Trans women, unlike cisgender men, undergo hormone therapy and take testosterone blockers, significantly reducing muscle mass and physical strength. This makes their strength levels closer to cisgender women than cis men. Placing trans women in men’s prisons leaves them defenseless against the physical aggression of cisgender male inmates, many with violent histories. In prisons, where physical dominance often dictates survival, trans women lack the biological advantages of cis men and are highly vulnerable.

Human rights advocates argue that trans women should be housed in women’s facilities. Ignoring these biological and medical realities leads to increased violence, assault, psychological trauma, and even death for trans inmates.

Perfection Is Not Possible, but Solutions Exist

No perfect solution exists in an imperfect world. We face challenges and must make compromises to coexist. Yet, far-right religious groups demand an unrealistic, absolute solution—denying transgender existence entirely. This refusal deepens transgender suffering, pushing many toward distress and suicide.

A practical approach requires compromise. Possible solutions include:

  1. Dedicated transgender prison facilities: Costly and logistically challenging.
  2. Placing trans women in male prisons: Proven highly dangerous.
  3. Placing trans women in female prisons: With careful monitoring, transferring offenders to solitary confinement or male facilities if needed—this was the policy before Trump’s orders.

Even without physical assault, forcing trans women to live as men in male prisons—using male pronouns, wearing male clothing, and enduring male searches—causes severe psychological harm. Government reports and psychiatric studies confirm this distress leads to significant mental health issues. The Trump administration’s lawyers didn’t contest these findings in court, marking another legal and moral defeat for those seeking to erase transgender identities.

The far-right’s refusal to accept scientific reality worsens transgender suffering. While risks exist with any policy, the solution shouldn’t be to erase an entire group’s rights. History shows progress is slow, but justice prevails.

The religious right’s approach reveals contradictions and ideological motives:

  1. Selective Concern for Sexual Violence: They focus on protecting cisgender women from sexual violence (important) but ignore widespread same-sex assaults, especially in men’s prisons.
  2. Deliberate Harm to Trans People: They know their policies cause suffering for trans individuals but view this as intentional and desirable, aiming to erase trans people from public life.
  3. Mocking and Dehumanizing Trans People: Rather than acknowledging trans suffering, they trivialize and mock it, joking about abuse faced by trans individuals.
  4. Threat to Patriarchal Beliefs: Trans people challenge gender norms seen as divinely ordained, viewed as a direct challenge to “God’s plan.”
  5. Fear of Losing Control: Conservatives fear that allowing self-defined identities undermines religious authority, believing strict gender roles are civilization’s foundation.

Far-Right Argument: Reform Male Prisons Instead

A common far-right argument is: “Why not reform male prisons instead of transferring trans women to women’s prisons?”

Our Response: While prison reform is crucial, it’s a separate issue from the immediate need to minimize harm to transgender individuals in the current system.
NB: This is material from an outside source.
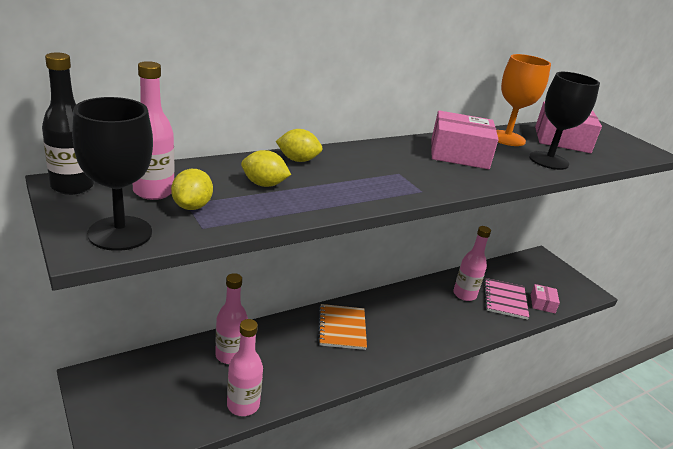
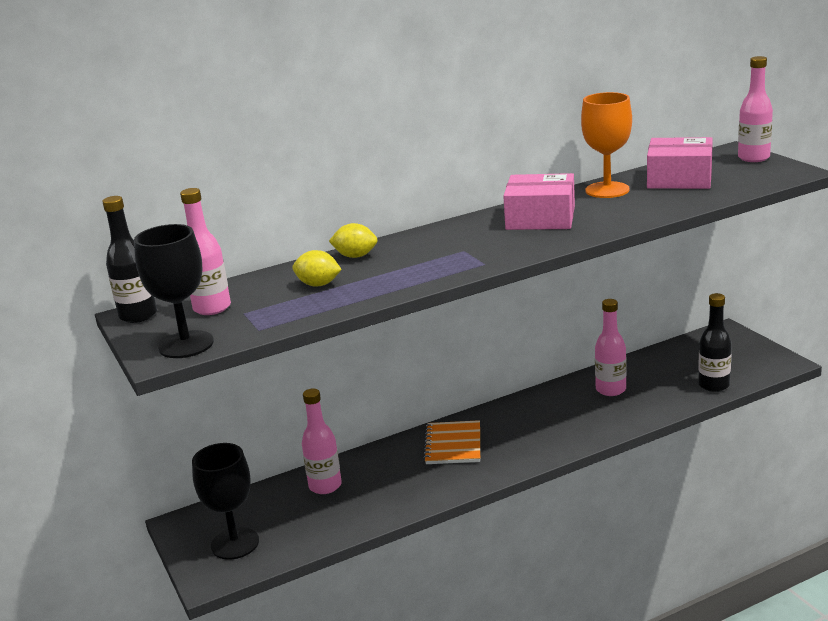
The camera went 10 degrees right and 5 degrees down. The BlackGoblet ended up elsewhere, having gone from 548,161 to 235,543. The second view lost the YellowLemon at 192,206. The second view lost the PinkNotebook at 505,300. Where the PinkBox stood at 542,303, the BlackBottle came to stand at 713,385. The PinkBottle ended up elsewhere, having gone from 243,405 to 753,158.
Reforming male prisons is a long-term goal, but it doesn’t address the urgent risks trans women face in male facilities today. We must prioritize their safety within the existing framework while advocating for broader changes.

Scandinavian countries, like Norway and Finland, have implemented mixed prisons, such as Norway’s Halden, designed to simulate a village environment. These “open prisons” promote normalcy and rehabilitation, with research showing positive outcomes (Centre for Economic Policy Research). For violent offenders, separate wings or confinement may be needed, but for non-violent inmates, unisex systems could be more humane.